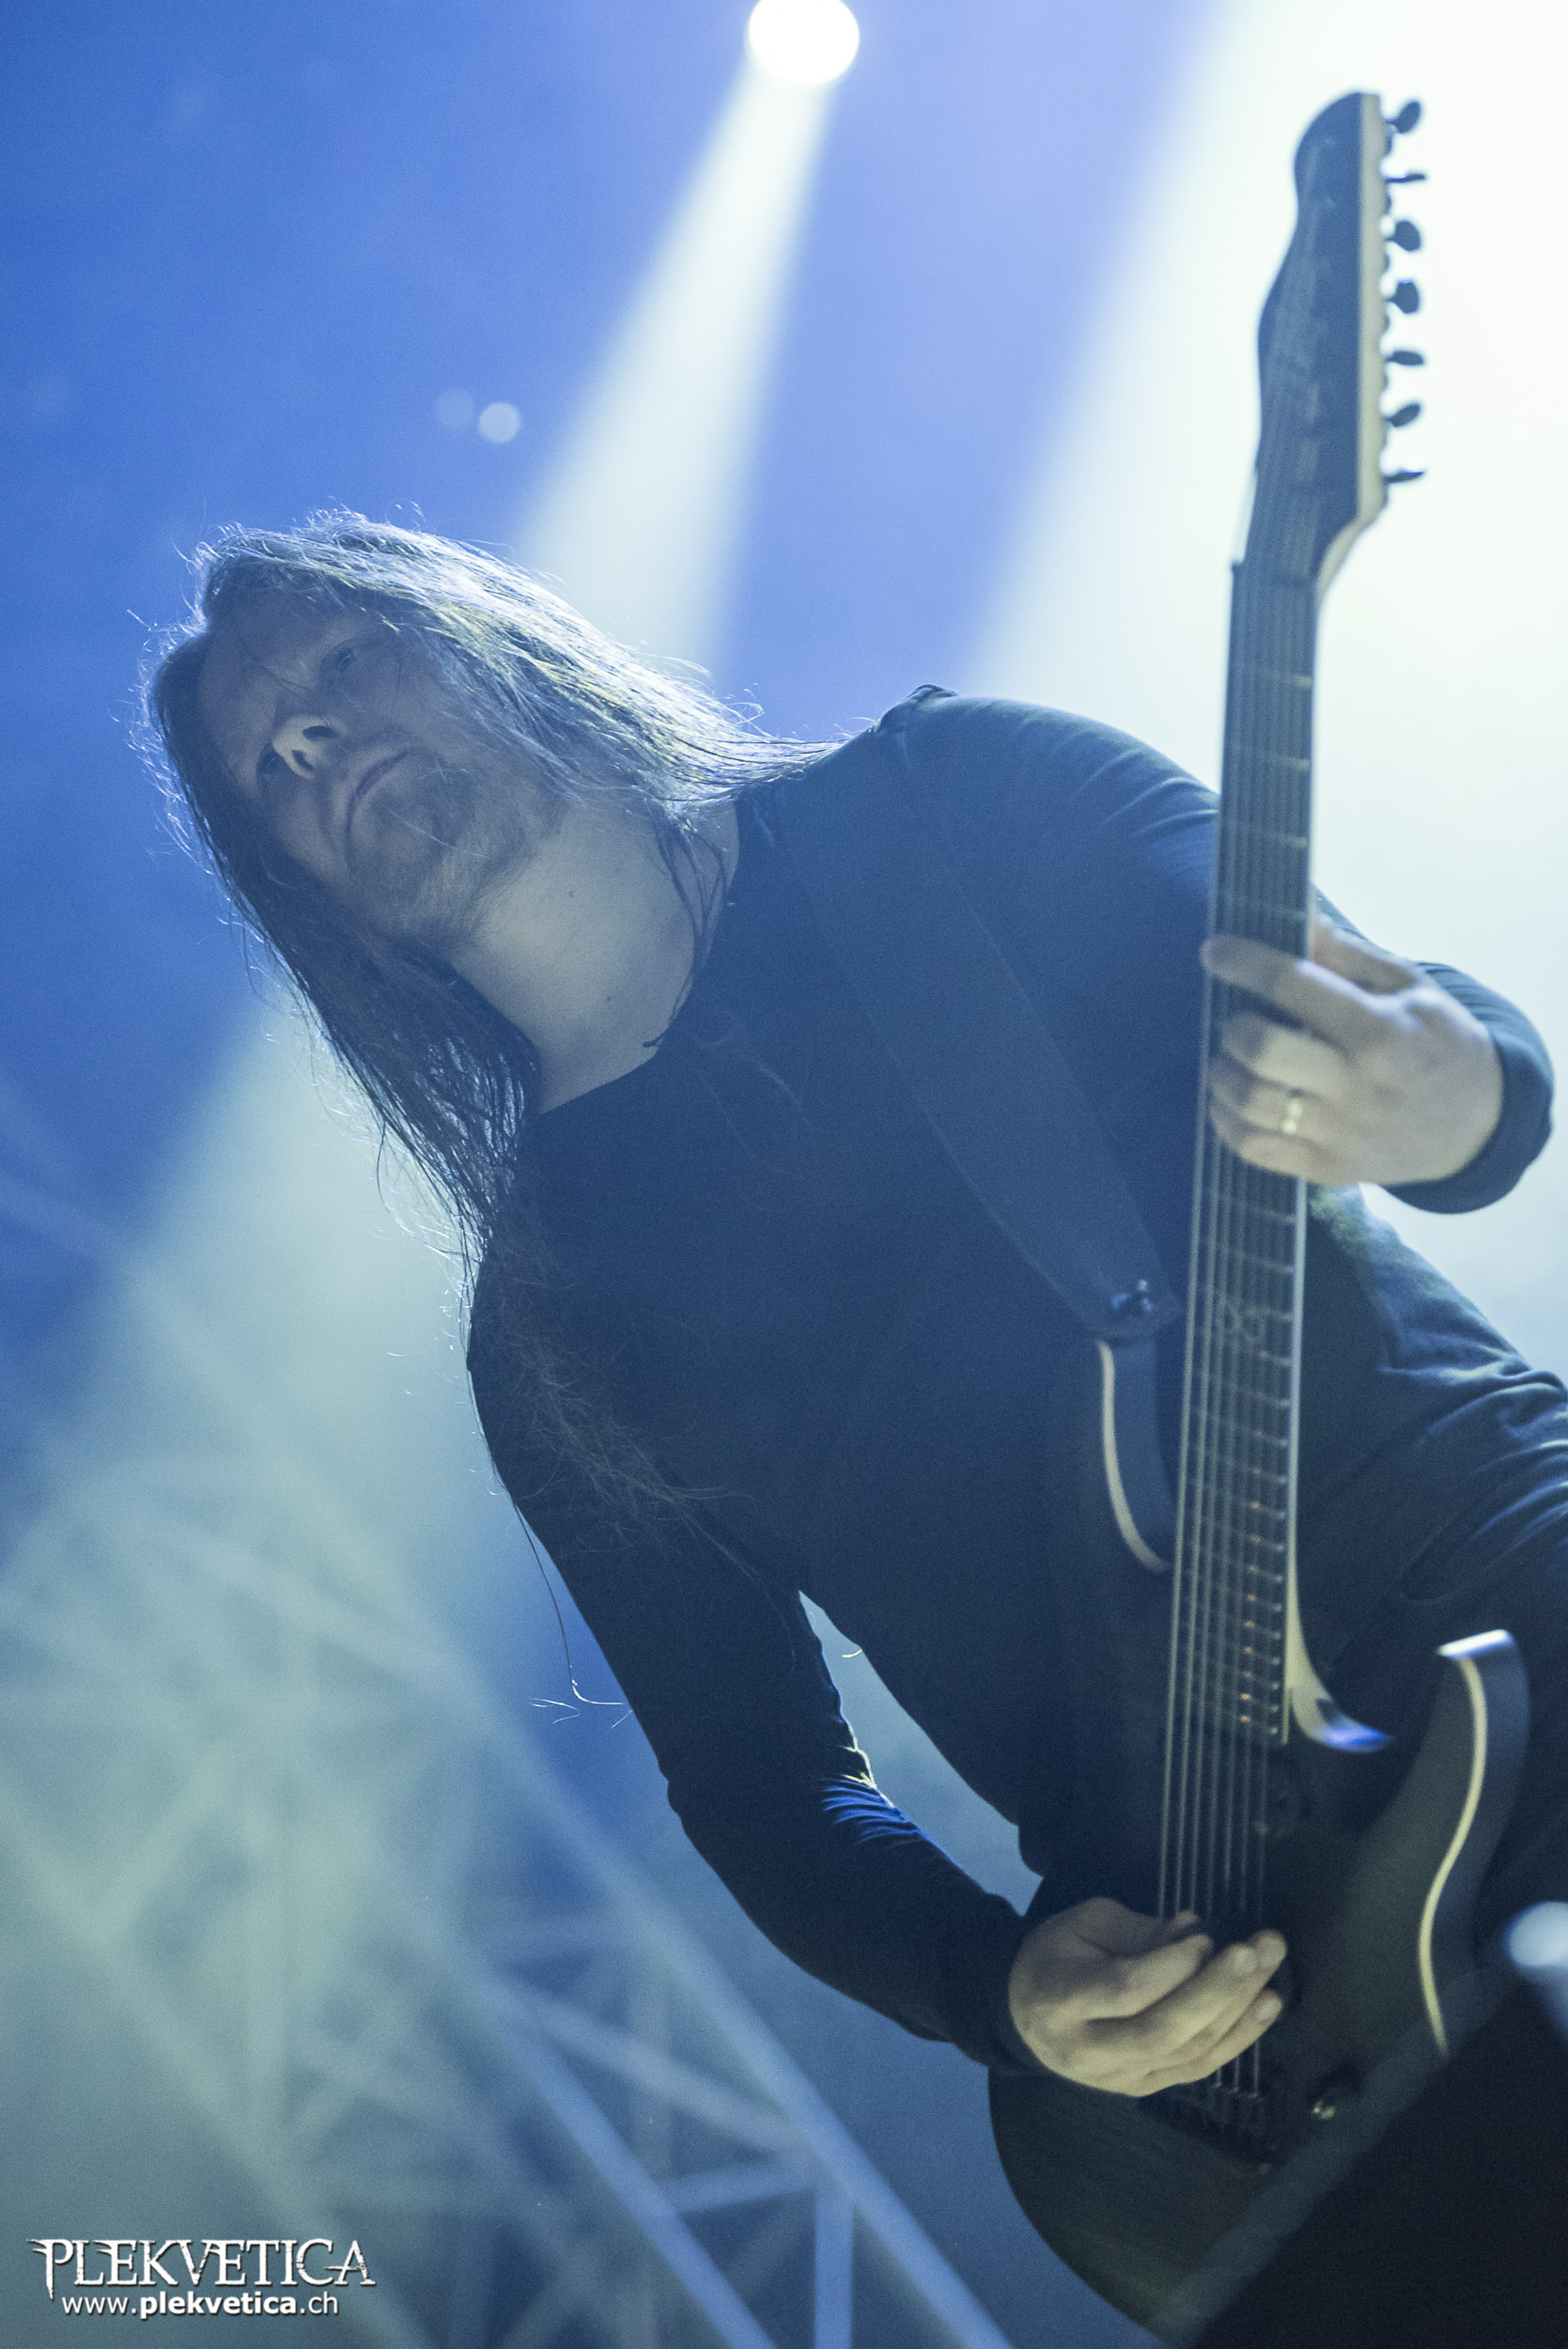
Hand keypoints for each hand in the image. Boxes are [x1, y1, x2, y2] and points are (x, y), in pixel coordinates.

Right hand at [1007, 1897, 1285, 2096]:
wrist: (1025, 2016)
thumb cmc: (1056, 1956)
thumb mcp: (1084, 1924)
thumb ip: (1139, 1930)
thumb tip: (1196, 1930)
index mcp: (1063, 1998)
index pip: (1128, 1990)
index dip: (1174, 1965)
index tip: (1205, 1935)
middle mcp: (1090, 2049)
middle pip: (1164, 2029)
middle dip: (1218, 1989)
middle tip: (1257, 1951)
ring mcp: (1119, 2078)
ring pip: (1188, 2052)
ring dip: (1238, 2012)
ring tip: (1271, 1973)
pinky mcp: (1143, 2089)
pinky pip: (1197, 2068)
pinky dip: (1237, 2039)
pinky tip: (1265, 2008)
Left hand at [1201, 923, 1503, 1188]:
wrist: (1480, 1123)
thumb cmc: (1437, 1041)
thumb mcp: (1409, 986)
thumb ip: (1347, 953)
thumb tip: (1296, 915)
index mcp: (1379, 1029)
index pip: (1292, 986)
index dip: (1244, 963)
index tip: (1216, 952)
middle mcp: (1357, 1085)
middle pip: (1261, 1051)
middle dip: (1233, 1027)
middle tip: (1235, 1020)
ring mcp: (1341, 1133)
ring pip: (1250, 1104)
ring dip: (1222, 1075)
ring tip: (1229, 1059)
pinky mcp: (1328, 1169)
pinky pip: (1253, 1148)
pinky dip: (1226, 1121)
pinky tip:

## Task item
Search the records above for "index" and copy every line that has it.

## Solution
index mcp: (1063, 1998)
index pip: (1128, 1990)
index dip: (1174, 1965)
index tip: (1205, 1935)
index mcp: (1379, 1029)
index pip: (1292, 986)
index dip: (1244, 963)
index tip: (1216, 952)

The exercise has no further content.